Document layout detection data
---

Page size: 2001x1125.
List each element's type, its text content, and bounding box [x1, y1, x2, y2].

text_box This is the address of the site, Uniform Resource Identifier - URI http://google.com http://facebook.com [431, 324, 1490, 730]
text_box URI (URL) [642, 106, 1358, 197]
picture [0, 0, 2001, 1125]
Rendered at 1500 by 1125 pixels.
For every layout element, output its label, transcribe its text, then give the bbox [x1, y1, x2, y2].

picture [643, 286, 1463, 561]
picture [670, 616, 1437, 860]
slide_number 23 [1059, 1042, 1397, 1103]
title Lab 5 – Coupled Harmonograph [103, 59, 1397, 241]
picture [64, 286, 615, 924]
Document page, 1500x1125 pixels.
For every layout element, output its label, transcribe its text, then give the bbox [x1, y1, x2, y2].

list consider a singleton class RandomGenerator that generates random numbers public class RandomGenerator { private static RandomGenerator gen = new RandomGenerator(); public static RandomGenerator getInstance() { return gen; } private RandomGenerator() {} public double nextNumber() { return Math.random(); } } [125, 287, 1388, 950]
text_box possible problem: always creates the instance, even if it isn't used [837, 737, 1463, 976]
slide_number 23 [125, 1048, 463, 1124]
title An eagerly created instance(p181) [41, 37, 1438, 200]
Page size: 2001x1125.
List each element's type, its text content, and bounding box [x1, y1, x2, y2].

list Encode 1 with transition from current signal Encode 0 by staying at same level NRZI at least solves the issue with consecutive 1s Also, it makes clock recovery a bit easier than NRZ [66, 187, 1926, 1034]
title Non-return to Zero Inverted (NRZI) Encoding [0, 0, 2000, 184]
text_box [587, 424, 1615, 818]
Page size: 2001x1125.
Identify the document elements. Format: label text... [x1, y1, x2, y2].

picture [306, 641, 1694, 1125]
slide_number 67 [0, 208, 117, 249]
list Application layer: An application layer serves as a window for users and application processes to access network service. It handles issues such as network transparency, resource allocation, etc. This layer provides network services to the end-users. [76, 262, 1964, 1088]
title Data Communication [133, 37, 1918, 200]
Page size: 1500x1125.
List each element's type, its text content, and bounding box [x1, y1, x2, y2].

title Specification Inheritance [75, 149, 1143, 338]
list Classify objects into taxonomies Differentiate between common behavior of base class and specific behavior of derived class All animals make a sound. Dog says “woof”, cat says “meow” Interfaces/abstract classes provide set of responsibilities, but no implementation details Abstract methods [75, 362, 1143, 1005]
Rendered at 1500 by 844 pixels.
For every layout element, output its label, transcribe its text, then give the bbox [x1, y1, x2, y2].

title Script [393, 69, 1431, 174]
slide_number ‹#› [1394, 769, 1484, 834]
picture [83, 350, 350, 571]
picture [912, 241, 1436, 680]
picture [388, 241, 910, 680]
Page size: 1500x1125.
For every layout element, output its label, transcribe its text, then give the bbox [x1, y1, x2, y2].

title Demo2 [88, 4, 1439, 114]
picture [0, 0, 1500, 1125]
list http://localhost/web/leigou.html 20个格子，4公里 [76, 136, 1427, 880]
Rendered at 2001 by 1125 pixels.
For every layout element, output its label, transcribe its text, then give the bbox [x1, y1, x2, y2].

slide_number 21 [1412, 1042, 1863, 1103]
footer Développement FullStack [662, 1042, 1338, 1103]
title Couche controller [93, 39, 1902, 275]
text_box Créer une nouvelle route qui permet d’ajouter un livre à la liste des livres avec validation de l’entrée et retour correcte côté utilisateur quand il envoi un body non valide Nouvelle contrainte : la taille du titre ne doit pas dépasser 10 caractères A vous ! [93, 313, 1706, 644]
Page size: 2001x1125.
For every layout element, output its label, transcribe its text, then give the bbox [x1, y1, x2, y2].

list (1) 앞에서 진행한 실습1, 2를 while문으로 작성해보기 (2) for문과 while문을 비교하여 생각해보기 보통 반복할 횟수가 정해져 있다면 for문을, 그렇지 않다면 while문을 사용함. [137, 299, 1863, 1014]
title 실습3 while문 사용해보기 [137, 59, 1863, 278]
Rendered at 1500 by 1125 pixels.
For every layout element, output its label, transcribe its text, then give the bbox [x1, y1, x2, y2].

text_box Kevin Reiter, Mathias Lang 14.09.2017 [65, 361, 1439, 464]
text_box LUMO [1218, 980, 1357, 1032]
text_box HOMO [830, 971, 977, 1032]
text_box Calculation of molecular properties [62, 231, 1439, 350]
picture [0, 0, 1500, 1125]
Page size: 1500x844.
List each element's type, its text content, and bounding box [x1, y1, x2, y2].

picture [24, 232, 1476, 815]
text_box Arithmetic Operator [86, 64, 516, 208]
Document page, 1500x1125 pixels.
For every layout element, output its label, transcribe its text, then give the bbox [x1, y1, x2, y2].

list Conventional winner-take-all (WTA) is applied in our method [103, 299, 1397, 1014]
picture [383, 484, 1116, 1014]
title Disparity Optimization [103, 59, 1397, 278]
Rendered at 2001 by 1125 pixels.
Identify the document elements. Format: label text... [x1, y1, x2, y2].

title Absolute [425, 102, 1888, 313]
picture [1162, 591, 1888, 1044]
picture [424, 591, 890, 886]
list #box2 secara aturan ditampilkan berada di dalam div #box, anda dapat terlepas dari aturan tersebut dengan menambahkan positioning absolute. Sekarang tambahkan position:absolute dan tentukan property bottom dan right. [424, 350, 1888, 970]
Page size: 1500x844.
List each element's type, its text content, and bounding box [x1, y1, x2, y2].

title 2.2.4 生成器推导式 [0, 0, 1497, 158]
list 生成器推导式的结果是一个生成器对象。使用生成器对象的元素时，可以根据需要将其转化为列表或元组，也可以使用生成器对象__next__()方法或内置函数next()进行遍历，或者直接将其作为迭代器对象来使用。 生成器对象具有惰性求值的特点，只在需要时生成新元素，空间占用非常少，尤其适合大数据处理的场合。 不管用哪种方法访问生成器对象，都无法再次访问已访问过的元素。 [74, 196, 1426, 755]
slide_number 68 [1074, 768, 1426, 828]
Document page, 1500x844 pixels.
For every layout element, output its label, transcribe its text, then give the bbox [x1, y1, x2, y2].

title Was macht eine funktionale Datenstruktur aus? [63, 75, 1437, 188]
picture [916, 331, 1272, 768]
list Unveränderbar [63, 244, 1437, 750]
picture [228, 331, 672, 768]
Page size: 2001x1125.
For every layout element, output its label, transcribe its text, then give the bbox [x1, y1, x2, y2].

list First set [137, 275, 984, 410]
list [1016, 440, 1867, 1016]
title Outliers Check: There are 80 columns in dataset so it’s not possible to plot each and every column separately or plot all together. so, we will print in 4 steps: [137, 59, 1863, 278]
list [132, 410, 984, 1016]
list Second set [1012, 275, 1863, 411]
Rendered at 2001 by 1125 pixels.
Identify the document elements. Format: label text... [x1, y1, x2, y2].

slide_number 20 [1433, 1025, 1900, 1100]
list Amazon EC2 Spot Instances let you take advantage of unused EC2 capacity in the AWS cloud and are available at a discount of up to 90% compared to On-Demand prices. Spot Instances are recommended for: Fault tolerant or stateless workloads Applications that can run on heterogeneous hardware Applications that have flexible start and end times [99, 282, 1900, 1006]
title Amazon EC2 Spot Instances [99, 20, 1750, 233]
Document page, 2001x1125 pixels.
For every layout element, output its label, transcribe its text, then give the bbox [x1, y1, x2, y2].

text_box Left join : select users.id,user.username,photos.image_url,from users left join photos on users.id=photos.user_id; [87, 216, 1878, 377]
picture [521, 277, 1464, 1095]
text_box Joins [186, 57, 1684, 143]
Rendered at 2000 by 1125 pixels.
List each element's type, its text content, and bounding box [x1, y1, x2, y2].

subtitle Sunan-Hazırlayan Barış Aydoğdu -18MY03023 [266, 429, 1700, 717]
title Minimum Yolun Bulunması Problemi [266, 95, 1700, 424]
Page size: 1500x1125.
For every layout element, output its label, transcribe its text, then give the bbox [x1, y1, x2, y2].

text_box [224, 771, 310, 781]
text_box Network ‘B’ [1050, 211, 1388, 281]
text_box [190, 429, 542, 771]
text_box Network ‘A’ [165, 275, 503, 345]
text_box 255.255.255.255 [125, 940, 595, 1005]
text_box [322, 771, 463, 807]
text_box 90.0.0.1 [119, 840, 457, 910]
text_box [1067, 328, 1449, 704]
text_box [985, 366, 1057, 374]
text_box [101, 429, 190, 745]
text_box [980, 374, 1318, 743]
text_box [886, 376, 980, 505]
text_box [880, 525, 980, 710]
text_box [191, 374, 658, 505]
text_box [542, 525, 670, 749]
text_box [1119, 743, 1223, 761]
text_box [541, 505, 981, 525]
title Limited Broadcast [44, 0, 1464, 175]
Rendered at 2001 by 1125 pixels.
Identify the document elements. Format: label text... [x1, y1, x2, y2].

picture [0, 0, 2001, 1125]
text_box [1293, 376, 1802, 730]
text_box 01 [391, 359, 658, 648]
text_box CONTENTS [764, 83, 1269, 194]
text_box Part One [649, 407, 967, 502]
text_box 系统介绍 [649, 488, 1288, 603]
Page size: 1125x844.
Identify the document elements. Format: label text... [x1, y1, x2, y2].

---

▶ [PROBLEM STATEMENT]
Restate exactly, and only, every line from the one that contains "text_box [1293, 376, 1802, 730]" through the last line of the records.

▶ [WRITTEN SOLUTION]
text_box [1293, 376, 1802, 730]
text_box 01 [391, 359, 658, 648]
text_box CONTENTS [764, 83, 1269, 194]
text_box Part One [649, 407, 967, 502]
text_box 系统介绍 [649, 488, 1288, 603]
Page size: 1125x844.
Identify the document elements. Format: label text... [x1, y1, x2, y2].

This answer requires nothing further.